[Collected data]
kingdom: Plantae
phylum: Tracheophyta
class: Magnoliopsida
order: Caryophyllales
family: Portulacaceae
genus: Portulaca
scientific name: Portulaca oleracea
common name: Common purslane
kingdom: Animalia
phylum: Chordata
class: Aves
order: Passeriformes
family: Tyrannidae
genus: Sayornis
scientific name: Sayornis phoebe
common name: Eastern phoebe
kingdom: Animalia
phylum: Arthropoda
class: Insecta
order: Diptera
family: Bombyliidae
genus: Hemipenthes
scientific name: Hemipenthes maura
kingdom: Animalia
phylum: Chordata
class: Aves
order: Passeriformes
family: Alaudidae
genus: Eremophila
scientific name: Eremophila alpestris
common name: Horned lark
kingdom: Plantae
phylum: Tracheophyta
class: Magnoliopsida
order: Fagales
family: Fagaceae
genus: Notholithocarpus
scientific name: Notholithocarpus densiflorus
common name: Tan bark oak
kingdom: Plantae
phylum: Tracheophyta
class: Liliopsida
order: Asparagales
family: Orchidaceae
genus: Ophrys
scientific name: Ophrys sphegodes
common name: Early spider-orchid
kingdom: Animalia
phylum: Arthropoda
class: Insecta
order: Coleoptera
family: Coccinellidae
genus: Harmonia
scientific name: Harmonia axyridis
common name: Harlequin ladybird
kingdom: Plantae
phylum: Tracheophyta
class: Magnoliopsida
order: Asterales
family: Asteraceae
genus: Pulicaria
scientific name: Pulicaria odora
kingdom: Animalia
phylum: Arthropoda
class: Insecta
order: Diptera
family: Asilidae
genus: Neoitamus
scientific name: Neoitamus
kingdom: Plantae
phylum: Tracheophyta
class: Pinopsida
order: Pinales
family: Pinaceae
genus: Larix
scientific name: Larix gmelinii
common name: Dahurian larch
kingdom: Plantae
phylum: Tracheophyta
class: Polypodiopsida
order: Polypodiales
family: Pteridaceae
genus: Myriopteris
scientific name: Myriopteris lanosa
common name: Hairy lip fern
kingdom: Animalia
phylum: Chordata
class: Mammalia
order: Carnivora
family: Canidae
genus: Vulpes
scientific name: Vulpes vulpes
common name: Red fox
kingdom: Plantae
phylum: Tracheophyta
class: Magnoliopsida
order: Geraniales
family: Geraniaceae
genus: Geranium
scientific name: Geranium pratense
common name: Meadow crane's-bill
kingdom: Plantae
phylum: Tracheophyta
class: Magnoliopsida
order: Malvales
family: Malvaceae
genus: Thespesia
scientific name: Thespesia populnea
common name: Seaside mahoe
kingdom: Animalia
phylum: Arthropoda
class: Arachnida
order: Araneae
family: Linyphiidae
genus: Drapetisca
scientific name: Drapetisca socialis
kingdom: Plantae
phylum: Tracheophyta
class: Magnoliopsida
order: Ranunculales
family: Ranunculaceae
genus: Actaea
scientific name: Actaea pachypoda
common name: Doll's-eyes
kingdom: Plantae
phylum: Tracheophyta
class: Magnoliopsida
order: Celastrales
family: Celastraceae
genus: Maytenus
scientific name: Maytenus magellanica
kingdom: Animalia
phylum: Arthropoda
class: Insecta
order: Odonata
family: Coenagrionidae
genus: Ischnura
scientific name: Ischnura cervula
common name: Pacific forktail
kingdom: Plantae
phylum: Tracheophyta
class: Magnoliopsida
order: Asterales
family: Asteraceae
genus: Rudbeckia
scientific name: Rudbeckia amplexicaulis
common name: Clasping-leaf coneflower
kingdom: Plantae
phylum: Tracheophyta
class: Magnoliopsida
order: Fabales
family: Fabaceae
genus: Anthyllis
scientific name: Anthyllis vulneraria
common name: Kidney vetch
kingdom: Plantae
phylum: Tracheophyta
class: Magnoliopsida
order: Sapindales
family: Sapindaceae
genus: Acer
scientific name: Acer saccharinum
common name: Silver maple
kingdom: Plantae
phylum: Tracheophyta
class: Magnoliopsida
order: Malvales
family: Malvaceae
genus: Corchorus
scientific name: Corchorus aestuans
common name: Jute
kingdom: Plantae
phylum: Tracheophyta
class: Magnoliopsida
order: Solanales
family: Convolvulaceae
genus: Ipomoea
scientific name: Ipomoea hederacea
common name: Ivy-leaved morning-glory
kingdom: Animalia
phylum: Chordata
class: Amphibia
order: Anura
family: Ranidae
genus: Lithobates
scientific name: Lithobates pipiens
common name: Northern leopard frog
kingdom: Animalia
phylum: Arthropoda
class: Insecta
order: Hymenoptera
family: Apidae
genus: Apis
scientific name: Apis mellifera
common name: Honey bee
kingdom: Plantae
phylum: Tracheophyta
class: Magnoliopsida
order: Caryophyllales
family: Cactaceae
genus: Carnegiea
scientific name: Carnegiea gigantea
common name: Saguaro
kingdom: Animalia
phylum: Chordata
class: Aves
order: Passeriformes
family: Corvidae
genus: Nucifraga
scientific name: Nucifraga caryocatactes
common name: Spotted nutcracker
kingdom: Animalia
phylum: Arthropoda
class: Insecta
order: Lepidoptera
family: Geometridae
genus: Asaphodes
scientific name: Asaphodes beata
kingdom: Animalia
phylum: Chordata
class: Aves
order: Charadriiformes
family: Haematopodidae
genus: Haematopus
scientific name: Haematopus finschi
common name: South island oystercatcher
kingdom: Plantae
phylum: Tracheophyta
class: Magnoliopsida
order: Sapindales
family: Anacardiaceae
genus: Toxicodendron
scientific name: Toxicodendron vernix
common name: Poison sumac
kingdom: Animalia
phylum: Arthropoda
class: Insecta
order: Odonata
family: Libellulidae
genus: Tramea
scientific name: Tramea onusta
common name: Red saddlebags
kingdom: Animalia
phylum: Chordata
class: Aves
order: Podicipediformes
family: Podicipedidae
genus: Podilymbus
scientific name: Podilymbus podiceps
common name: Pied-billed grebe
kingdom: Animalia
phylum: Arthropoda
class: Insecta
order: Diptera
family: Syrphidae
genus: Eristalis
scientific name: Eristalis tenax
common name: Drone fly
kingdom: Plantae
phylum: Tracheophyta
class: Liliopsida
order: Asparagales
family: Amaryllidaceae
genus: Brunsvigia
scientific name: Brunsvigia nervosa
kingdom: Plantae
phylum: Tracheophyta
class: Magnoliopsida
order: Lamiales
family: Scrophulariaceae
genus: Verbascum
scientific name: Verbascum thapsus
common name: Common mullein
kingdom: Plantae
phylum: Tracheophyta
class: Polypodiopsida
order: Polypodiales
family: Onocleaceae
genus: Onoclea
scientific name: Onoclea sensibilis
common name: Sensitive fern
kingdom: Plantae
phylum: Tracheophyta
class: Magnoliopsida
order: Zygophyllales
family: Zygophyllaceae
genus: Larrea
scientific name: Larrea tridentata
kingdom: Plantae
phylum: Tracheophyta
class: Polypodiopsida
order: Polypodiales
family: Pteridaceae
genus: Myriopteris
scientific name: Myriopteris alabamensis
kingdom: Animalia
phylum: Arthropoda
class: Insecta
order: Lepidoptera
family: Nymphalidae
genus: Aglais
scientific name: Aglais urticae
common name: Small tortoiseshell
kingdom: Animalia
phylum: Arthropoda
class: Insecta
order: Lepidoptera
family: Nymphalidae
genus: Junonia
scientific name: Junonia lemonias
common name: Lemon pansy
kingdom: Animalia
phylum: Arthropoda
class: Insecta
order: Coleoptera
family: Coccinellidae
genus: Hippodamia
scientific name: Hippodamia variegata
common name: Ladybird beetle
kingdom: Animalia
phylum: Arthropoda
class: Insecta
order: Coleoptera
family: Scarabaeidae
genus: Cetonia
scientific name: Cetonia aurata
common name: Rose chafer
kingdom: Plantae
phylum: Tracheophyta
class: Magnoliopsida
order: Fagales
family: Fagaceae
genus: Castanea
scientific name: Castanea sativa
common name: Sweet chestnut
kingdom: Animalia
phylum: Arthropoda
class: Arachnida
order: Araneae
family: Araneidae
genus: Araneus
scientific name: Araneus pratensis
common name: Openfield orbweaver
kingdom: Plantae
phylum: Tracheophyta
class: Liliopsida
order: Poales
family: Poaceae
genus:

THE PROBLEM: Replace "phylum" with "division" throughout the lines of the items, starting with the line containing "common name: Poison sumac" and going on through the line containing "genus: Podilymbus". Reproduce only those lines, leaving everything else in them unchanged.

EXPECTED OUTPUT:
common name: Poison sumac
kingdom: Animalia
division: Arthropoda
class: Insecta
order: Odonata
family: Libellulidae
genus: Tramea
scientific name: Tramea onusta
common name: Red saddlebags
kingdom: Animalia
division: Chordata
class: Aves
order: Podicipediformes
family: Podicipedidae
genus: Podilymbus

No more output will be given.